Academic Reading 28
Australian Aborigines Demand Return of Remains
As a former British colony, Australia has close cultural and historical links with the United Kingdom, due to the British and Irish settlers who arrived in droves in the 19th and 20th centuries. One aspect of this contact is the role of Britain, and British archaeologists and collectors, in taking Aboriginal bones, relics and artefacts from Australia to museums and collections in the UK. Now leaders of the indigenous people of Australia, the Aborigines, are demanding that any Aboriginal remains in the UK are returned to Australia.
In 19th century Britain, there was a mania for collecting all kinds of objects from other countries. These were sent home, where they were kept in museums such as the British Museum and the Natural History Museum. Museums in the UK have a huge number of such objects - objects which, say protesters, were basically stolen during Britain's long colonial history, with little or no regard for the feelings or rights of the people to whom the objects originally belonged.
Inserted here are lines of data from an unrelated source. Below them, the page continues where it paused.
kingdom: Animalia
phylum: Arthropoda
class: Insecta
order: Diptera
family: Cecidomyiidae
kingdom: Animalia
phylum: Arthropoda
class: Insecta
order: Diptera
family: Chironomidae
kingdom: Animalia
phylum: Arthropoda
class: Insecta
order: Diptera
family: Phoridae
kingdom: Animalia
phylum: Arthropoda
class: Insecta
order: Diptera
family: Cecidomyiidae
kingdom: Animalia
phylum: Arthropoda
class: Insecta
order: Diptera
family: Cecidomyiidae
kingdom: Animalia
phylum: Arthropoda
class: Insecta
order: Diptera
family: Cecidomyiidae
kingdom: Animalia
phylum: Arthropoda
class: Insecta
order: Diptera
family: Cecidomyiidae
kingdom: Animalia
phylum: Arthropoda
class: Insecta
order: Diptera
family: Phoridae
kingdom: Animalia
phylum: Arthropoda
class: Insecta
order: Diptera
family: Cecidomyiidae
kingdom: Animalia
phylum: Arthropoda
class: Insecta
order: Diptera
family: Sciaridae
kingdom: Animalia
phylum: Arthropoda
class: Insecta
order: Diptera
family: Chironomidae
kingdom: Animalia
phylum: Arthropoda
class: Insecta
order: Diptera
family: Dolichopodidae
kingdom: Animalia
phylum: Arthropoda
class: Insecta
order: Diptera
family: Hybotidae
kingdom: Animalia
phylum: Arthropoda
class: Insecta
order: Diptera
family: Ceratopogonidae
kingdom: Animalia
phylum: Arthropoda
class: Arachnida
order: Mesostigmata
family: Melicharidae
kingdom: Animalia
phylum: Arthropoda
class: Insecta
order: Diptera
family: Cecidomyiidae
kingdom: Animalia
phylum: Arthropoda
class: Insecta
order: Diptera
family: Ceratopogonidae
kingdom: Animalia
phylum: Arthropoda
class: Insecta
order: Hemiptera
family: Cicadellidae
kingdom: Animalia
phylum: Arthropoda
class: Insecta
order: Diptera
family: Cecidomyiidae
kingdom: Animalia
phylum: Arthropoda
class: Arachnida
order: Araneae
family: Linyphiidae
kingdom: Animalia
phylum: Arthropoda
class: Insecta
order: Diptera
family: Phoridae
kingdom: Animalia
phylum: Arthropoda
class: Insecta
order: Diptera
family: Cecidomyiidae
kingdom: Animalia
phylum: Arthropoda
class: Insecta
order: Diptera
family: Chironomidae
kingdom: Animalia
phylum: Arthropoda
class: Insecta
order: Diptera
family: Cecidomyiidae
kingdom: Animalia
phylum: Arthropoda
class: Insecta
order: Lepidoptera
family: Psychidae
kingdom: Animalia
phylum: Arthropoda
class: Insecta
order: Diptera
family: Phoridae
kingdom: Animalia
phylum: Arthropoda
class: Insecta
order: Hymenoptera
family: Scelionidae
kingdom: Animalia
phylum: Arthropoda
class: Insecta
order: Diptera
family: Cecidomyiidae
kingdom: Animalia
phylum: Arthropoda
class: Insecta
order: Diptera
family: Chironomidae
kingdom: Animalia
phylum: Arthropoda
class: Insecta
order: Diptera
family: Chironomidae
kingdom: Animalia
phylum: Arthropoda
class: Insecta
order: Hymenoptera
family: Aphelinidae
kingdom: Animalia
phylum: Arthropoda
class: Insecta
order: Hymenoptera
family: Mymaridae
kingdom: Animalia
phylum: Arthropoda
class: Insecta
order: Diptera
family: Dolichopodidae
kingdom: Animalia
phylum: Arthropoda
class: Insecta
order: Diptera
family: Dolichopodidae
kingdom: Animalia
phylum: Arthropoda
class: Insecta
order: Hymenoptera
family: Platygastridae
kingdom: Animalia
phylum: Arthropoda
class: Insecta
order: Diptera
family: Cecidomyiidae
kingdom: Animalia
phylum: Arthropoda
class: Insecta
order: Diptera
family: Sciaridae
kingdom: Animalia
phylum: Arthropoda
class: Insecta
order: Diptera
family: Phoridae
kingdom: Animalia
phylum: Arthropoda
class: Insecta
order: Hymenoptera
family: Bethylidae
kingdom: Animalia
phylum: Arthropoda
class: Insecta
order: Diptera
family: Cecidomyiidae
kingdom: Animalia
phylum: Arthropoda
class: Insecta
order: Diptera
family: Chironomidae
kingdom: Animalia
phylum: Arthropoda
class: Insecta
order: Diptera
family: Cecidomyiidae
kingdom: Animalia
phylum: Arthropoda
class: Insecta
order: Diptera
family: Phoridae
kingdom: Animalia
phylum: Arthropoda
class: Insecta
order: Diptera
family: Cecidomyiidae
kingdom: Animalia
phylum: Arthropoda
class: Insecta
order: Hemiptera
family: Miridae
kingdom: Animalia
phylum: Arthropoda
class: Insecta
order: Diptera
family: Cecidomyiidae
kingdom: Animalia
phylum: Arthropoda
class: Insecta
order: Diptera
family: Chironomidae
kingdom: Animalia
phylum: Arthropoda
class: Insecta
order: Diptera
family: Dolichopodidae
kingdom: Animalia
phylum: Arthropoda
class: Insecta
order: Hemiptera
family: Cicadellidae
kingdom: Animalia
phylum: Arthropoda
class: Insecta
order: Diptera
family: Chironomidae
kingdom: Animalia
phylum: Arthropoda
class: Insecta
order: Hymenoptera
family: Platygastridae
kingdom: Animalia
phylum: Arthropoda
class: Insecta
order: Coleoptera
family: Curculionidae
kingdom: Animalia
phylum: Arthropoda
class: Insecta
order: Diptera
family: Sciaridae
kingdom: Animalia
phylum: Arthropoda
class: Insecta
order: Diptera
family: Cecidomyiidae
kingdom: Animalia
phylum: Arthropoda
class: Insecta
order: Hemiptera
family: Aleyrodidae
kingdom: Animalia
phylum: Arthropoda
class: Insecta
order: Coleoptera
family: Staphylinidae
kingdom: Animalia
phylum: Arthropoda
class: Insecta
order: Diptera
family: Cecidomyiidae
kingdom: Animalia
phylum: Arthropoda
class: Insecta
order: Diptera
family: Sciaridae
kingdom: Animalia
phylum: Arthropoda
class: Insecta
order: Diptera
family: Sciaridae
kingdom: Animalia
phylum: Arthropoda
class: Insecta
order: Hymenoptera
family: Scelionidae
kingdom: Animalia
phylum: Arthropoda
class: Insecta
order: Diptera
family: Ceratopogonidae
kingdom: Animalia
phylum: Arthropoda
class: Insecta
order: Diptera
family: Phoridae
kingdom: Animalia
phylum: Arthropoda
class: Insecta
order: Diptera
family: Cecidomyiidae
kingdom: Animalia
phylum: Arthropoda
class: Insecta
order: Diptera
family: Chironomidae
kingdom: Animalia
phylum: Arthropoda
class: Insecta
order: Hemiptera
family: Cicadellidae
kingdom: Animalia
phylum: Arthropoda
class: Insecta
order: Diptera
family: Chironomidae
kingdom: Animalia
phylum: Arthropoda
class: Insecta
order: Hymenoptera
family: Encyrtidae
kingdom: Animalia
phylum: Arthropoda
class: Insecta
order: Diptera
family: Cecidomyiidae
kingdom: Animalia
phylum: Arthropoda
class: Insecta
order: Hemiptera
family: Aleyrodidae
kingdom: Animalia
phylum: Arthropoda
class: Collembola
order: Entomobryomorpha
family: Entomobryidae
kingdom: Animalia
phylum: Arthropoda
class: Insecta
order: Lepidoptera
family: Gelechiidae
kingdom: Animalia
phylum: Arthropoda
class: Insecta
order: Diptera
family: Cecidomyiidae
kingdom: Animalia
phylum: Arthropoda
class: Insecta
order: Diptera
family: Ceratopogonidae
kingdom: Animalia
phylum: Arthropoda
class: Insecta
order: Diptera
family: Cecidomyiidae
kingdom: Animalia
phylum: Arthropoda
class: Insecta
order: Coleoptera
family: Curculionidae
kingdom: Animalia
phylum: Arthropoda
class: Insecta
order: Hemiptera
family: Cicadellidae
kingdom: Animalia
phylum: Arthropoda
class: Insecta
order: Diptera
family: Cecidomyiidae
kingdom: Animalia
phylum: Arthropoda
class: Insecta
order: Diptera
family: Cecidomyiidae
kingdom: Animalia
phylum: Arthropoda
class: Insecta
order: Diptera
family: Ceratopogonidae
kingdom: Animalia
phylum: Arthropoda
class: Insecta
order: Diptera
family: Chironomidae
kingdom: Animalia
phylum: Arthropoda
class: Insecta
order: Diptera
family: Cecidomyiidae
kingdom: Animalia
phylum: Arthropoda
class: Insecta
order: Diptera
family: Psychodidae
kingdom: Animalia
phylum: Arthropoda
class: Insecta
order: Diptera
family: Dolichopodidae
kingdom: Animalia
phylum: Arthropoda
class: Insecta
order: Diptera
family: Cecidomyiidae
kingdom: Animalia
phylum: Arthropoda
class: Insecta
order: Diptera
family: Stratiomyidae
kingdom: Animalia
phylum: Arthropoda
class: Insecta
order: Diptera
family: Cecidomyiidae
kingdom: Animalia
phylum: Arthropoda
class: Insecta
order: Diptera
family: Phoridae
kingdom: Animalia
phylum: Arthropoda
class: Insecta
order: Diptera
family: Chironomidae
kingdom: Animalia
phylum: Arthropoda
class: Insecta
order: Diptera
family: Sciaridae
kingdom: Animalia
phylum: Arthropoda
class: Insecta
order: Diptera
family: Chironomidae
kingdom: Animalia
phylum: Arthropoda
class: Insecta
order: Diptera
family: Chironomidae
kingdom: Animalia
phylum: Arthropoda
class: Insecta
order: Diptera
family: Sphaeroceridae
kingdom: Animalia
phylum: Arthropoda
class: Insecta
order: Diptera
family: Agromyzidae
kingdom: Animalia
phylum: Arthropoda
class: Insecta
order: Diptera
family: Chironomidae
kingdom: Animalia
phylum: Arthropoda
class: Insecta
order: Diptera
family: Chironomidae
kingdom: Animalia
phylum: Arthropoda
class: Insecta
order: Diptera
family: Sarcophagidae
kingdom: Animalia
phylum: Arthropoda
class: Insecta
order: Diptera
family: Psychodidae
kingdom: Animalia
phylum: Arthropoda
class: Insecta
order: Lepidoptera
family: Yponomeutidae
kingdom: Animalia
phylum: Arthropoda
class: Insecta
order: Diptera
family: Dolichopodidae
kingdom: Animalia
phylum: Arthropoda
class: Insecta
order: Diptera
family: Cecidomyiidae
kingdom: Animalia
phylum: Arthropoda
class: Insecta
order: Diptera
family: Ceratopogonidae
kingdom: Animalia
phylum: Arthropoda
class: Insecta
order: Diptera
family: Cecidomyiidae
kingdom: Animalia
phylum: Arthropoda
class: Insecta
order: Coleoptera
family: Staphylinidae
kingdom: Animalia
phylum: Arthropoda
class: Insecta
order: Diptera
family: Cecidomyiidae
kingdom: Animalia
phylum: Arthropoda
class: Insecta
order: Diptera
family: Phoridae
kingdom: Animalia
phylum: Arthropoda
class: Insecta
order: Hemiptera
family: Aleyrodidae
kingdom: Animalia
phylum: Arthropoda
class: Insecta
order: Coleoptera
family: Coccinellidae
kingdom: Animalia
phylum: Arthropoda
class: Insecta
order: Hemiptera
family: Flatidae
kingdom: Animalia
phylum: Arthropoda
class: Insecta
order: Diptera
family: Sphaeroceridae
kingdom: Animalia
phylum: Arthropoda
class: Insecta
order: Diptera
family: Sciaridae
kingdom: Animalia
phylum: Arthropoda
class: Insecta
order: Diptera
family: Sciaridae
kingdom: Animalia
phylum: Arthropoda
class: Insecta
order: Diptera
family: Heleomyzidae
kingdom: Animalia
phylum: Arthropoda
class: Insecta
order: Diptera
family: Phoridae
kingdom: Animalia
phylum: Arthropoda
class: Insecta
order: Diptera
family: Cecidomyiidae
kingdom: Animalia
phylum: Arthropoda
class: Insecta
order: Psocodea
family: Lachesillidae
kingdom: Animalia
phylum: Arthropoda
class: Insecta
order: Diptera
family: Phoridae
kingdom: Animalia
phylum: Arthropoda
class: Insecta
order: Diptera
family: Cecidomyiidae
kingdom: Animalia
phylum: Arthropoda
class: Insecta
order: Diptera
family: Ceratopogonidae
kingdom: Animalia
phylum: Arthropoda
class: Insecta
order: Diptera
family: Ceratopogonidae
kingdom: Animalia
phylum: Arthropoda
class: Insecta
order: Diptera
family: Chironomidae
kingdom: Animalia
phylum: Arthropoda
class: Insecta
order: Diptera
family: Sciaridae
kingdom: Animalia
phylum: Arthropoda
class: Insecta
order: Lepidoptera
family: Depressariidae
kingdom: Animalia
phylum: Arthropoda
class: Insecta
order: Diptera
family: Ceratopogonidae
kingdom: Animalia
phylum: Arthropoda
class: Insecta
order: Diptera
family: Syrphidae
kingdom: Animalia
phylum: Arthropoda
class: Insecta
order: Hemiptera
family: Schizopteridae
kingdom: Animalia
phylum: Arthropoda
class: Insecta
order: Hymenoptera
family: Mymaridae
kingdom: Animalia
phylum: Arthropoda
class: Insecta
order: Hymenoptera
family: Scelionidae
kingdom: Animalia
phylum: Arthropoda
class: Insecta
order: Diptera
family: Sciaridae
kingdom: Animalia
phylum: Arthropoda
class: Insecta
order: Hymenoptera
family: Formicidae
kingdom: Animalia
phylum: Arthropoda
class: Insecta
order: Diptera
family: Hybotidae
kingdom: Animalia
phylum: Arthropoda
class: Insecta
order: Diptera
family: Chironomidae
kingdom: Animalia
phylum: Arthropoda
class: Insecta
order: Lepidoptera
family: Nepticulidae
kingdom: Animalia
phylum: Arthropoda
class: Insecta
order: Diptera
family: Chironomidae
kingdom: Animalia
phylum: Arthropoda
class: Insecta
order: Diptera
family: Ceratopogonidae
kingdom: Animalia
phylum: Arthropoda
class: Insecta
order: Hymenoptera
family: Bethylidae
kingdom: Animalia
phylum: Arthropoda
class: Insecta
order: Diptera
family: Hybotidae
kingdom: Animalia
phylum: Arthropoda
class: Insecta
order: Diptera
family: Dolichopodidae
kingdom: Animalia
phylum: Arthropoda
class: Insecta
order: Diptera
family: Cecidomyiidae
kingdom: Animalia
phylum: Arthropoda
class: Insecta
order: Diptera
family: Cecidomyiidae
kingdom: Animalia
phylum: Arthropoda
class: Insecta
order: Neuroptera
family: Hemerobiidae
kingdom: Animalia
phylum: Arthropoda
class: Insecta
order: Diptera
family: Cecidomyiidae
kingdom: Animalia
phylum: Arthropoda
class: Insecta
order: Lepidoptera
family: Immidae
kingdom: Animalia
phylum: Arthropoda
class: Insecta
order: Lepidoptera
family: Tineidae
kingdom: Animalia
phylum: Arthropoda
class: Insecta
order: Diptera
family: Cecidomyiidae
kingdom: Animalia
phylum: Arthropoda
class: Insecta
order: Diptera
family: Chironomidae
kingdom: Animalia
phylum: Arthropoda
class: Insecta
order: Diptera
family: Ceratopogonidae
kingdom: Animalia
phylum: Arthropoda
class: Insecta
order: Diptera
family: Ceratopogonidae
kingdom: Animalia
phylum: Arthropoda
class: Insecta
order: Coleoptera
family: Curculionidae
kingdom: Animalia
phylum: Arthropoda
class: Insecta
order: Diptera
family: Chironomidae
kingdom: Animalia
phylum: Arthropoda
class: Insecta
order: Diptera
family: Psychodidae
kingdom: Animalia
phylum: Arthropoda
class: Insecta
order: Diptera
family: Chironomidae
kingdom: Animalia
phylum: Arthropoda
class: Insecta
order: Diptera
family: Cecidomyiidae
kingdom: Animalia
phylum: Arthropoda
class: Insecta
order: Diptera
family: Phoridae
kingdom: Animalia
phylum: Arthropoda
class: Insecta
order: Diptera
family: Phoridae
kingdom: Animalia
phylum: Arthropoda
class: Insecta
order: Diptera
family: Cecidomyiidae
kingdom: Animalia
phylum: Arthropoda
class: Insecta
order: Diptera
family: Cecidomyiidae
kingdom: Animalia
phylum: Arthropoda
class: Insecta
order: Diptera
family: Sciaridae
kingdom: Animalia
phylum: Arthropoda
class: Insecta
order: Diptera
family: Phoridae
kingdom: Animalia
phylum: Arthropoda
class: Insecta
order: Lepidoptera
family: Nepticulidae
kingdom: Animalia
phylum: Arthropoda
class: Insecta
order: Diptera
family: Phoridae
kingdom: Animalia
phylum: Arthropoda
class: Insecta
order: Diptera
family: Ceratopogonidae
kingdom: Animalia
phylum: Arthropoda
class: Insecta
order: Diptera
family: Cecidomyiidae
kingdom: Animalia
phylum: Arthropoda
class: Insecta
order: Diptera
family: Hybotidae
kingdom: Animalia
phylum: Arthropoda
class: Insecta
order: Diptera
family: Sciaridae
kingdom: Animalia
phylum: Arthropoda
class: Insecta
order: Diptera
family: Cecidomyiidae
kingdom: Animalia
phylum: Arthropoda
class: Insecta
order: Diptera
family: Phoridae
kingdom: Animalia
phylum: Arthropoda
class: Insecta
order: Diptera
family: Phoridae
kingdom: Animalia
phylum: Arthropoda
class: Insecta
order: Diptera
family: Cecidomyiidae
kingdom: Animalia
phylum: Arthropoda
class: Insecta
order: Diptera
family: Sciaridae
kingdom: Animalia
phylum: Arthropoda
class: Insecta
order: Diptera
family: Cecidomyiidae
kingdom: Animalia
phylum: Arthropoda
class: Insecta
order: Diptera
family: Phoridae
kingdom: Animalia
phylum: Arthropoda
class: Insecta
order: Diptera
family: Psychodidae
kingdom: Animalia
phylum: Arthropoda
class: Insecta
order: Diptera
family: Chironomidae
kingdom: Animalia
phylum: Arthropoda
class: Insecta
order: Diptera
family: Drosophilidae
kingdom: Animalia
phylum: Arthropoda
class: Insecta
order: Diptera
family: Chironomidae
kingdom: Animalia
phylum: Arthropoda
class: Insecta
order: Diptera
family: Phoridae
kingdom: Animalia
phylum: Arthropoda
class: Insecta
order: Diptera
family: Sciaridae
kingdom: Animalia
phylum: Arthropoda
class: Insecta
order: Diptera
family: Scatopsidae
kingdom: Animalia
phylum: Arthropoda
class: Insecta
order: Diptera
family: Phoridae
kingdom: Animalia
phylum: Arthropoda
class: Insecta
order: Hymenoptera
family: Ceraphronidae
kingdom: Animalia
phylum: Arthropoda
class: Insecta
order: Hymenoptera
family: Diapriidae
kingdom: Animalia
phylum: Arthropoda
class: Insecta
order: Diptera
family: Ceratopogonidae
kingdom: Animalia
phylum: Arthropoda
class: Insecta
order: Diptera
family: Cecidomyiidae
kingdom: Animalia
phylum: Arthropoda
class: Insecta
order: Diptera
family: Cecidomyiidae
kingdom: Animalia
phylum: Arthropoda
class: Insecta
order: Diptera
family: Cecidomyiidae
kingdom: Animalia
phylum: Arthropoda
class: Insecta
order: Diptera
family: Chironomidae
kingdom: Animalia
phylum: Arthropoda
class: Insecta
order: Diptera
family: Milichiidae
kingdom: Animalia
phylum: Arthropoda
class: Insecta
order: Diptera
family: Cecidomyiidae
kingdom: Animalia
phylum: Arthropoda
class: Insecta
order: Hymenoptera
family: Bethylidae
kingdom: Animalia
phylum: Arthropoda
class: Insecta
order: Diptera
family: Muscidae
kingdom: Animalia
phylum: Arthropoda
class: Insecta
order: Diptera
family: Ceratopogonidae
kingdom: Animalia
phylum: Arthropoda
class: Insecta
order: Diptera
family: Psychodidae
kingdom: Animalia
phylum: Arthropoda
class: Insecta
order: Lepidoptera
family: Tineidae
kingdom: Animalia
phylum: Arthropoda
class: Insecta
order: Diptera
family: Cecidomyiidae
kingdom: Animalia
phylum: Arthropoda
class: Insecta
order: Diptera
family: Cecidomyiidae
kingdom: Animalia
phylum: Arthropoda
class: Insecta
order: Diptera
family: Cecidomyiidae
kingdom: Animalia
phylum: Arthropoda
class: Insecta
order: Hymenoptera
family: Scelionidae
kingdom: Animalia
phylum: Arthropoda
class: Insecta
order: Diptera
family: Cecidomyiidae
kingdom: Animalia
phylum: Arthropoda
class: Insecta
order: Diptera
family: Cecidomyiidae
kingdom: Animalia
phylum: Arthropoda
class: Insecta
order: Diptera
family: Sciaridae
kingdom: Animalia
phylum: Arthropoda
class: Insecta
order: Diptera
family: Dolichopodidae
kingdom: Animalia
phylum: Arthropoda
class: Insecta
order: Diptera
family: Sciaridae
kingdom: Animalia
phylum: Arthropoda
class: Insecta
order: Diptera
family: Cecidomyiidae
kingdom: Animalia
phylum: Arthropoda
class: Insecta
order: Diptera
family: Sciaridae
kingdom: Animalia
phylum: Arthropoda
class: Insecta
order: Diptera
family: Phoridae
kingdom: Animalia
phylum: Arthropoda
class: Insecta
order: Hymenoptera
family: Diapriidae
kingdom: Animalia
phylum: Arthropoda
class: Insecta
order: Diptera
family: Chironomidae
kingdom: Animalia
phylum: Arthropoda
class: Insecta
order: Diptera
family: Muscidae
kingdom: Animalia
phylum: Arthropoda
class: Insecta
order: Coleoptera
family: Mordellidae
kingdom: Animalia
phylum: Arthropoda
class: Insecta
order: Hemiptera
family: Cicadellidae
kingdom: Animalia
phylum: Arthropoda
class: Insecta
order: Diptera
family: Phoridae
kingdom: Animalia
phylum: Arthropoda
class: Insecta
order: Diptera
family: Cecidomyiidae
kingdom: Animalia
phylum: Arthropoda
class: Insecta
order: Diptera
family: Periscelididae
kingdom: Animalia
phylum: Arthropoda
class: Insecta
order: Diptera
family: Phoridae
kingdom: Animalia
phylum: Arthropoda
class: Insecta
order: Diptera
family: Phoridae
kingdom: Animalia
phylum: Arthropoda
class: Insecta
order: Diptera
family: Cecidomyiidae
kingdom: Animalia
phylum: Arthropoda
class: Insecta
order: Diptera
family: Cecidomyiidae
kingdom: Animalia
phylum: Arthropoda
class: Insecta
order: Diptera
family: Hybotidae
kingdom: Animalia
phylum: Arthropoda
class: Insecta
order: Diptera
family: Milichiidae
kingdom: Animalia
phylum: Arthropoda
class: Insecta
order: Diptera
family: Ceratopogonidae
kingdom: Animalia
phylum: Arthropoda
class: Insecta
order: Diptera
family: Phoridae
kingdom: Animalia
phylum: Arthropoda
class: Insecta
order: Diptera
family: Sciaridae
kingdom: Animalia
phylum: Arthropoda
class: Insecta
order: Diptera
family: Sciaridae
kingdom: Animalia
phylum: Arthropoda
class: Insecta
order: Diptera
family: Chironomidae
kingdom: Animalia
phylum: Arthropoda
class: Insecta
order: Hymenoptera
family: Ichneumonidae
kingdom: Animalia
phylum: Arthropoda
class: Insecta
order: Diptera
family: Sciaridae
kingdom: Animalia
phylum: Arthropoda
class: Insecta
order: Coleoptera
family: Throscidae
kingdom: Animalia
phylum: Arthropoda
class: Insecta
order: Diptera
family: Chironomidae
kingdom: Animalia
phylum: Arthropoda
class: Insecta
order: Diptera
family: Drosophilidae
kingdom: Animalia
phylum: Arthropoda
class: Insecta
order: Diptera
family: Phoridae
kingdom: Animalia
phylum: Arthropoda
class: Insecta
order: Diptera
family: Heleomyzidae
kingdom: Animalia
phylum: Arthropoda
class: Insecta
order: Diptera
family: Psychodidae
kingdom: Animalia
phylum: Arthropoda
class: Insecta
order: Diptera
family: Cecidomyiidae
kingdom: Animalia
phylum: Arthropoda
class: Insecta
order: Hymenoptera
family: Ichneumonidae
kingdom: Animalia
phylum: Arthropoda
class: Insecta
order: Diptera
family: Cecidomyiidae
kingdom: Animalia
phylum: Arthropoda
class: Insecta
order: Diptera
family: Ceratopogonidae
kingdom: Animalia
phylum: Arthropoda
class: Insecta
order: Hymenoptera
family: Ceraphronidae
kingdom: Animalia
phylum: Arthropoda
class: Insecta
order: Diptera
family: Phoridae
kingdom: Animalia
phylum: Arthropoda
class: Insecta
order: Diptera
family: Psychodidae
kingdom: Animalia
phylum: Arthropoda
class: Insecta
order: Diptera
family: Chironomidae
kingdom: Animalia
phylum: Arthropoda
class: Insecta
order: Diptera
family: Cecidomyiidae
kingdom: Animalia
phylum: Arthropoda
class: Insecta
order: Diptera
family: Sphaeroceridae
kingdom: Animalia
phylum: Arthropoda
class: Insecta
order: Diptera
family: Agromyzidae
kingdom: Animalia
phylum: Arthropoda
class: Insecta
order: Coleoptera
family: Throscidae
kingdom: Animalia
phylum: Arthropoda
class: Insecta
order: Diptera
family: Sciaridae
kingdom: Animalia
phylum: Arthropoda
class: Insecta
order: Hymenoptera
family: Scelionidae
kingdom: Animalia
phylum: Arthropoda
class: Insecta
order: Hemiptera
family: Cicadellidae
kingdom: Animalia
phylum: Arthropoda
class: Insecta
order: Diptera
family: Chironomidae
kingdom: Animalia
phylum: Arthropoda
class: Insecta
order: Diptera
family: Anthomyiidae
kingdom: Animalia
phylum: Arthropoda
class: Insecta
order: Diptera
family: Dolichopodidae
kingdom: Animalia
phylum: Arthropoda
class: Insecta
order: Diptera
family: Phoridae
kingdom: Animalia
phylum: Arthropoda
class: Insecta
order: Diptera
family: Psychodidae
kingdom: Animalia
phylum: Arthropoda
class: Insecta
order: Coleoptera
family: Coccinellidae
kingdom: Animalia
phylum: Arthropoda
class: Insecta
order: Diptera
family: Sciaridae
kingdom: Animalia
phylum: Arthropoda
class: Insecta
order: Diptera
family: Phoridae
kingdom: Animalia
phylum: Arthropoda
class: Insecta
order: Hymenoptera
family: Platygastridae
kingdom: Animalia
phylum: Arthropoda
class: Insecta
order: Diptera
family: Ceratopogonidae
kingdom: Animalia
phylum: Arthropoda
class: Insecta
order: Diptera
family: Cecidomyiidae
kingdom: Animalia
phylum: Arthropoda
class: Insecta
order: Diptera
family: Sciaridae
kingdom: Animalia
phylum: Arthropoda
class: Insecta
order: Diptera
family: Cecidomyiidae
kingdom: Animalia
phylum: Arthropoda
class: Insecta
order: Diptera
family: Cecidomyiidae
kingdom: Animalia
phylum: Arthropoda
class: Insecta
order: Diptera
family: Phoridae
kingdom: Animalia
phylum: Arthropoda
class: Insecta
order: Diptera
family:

Now the Australian Prime Minister is supporting Aboriginal calls for the objects and remains to be returned to their original home. A spokesman for the Aboriginal Council of New South Wales, Stevie McCoy, said: "The bones do not belong abroad. They belong here. This is about beliefs, and a traditional Aboriginal belief is that our ancestors can only find peace if their remains are buried in the homeland."
There are certainly lots of Aboriginal remains in the UK, although their exact locations are not entirely clear. What is known is that, between them, the British Museum and the Natural History Museum have some 2,000 - 2,5000 artefacts composed of human remains, although the museums point out that only about 500 of these are of Aboriginal origin. Dr William Cowell Bell, for the London Museum Association, adds that "A lot of the objects are not human remains in their original form, but are made out of human remains. These include decorated skulls and bones from which charms and amulets have been created." A smaller number of similar artefacts are known to be held in collections in Oxford and Cambridge.
There is some sensitivity to Aboriginal demands in the archaeological world. Lady Amanda Spurway, life president of the Glover Museum in London, says that the museum has had its small collection of Aboriginal remains packed ready for return for a decade, and is only waiting for information about where they must go.
The National College of Surgeons says it will return the remains of any individual who can be named (although it is obviously difficult to put names to them after such a long time). This growing sensitivity to the hitherto ignored rights of indigenous peoples around the world has caused some relics to be restored to their original country, particularly in Scotland, where a group of Aboriginal remains has already been returned. Edinburgh University has returned skulls and bones to Tasmania and New Zealand.
One problem, according to legal expert Ewan Mather, is that the law allowing museums to decide what to do with these objects is more relaxed in Scotland. English museums, on the other hand, are not allowed (either by law or by the groups of trustees who run them) to just hand back remains of their own accord. However, British supporters of the Aborigines claim that such restrictive laws are inhumane in the modern world, and that it would be a simple enough matter to change them in order to allow the items to be returned.
A further objection to handing back relics is because of their scientific value, claim some museum directors. Dr Bell believes that the size of the collection in the Natural History Museum in Lincoln made it a very valuable resource in the analysis of the way of life of Aborigines, and could be used to study the origin and development of the people. Breaking up the collection might mean that such knowledge could be lost forever.
Aboriginal groups, however, respond by pointing out that the scientific importance of the remains has to be seen against a backdrop of human rights. "I doubt whether the British government would allow several thousand bones of British soldiers to be used for 'scientific purposes' in any other country," said Stevie McCoy, with a hint of irony. "Would the families allow it? I think there would be a public outcry, no matter how old the remains were. This practice [of taking bones and human remains] went on from the first moment the white man came to Australia right up to the early part of the 20th century. It is a scandal."
The British government, meanwhile, has announced that it will set up a working party to discuss the possibility of changes to the law. This might allow museums to negotiate on their own with Aboriginal and other groups around the world.